Breeding I guess. I'm an air force brat, my father flew with the RAAF during World War II and the Malayan Emergency (no, I'm not as old as that might suggest, actually the youngest of a brood spread over two decades so I'm in fact Gen X like Hawkeye). My grandfather was an engineer during World War I, and my great-grandfather a doctor who served as a medical officer in the British Army. My father dissuaded me from joining the military, figuring the fun had gone out of it by the time he retired, but in the end I sort of had the best of both worlds, spending a decade as a private contractor to the Australian Defence Force, primarily air force and navy. Among the fringe benefits of that role were observing a combined air force exercise in Darwin, Northern Territory, wrangling a flight on an F-111C simulator at RAAF Amberley, Queensland, and surviving a crash-dive on a Collins-class submarine simulator in Adelaide, South Australia.

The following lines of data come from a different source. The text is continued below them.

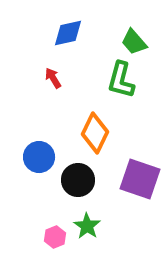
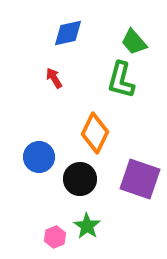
red arrow: moved 1 px right
black circle: moved 2 px right, 1 px up
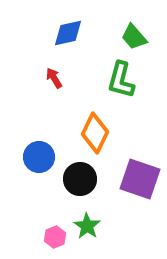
green trapezoid: moved 5 px up
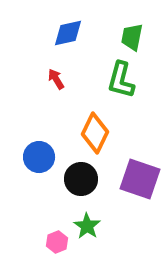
green trapezoid: moved 2 px left; rotated 52 degrees clockwise
red arrow: moved 2 px right, 1 px down
black circle: moved 1 px right
pink hexagon: moved 2 px right, 5 px down
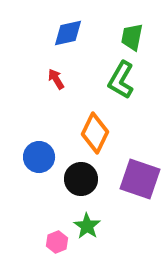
green L-shape: rotated 15 degrees clockwise
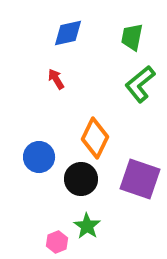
green L-shape: moved 19 px right, 4 px down; rotated 21 degrees clockwise
orange diamond: moved 5 px down
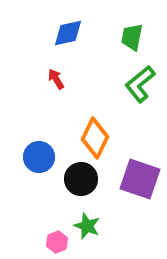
green star: rotated 12 degrees counterclockwise
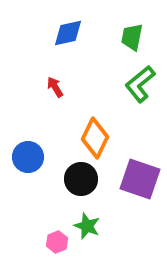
red arrow: moved 1 px left, 8 px down
blue circle: moved 11 px left
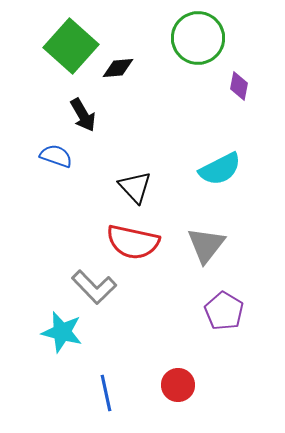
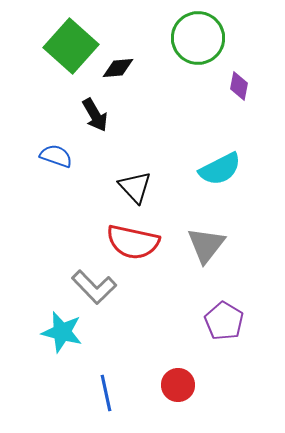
black arrow: moved 12 px right
purple pentagon: moved 10 px down
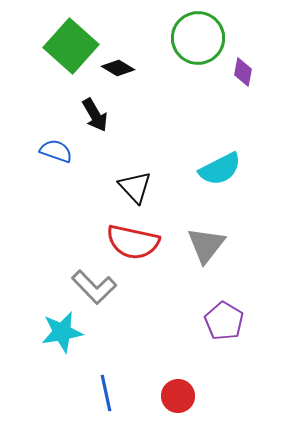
black diamond: rotated 36 degrees clockwise
purple diamond: moved 4 px right, 14 px up
blue semicircle: moved 5 px up
cyan star: rotated 24 degrees counterclockwise
red circle: moved 11 px down
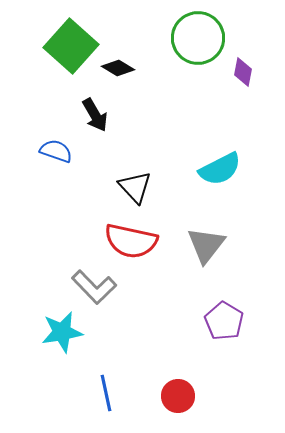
red semicircle: moved 2 px left, 1 px up
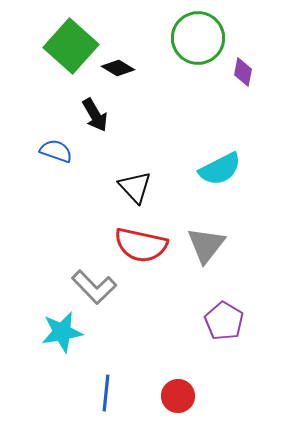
red semicircle: moved 10 px right, 4 px down
blue line: rotated 18 degrees clockwise
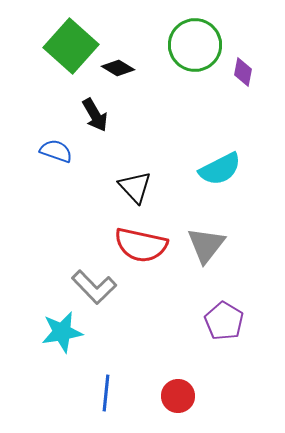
green circle: moved 3 px left, 7 px down
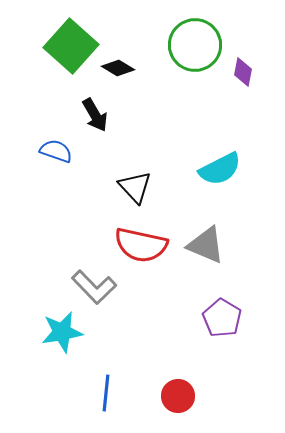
gray triangle: rotated 45 degrees counterclockwise
purple pentagon: moved 2 px left, 3 px up
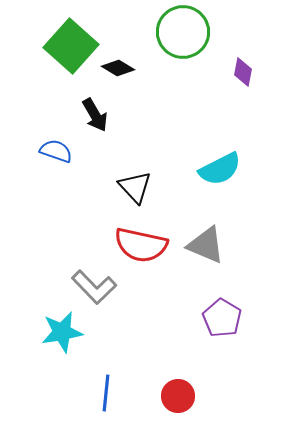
green circle: moved 12 px left, 13 px up
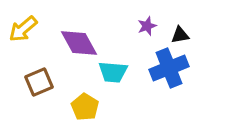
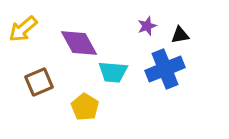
blue cross: moved 4 px left, 1 px down
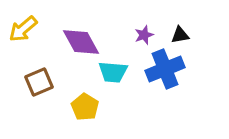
purple star: moved 3 px left, 9 px down
purple diamond: moved 2 px right, 1 px up
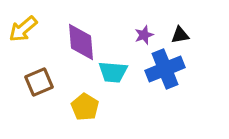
purple diamond: rotated 24 degrees clockwise
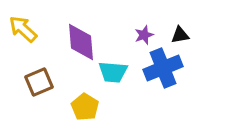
yellow arrow: rotated 84 degrees clockwise
blue cross: moved 2 px left, 1 px up
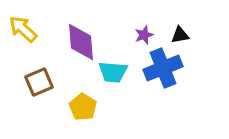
yellow pentagon: moved 2 px left
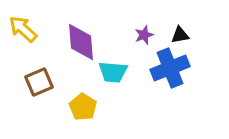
blue cross: moved 7 px right
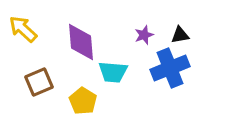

How did you become involved with the Wikipedia Military History Project?

Oddly enough I discovered WP while searching for info on rock music, and my first articles were amateurish efforts on that subject (you might be surprised to learn that I created WP's articles on David Bowie's "All the Young Dudes", "Heroes" and "Ashes to Ashes", and Marianne Faithfull's Broken English). Then I happened to notice people had created stubs for the "father of the RAAF", Richard Williams, and the RAAF's first home-grown air chief marshal, Frederick Scherger. Researching Scherger, who I knew my father admired, led me to the fascinating story of the Morotai Mutiny, which became my first new military article on WP (and eventually my second featured article) and to Air Marshal George Jones, my first A-class article and first featured article. Well it just snowballed from there... By the time I threw my hat in the ring for the 2009 MilHist coord election I was fairly well known around the traps, and in 2014 I was elected lead coord. After I retired from regular MilHist coord work in 2019 to focus on my ongoing Bugle co-editorship and featured article coordination, the community was kind enough to elect me a coord emeritus in 2020.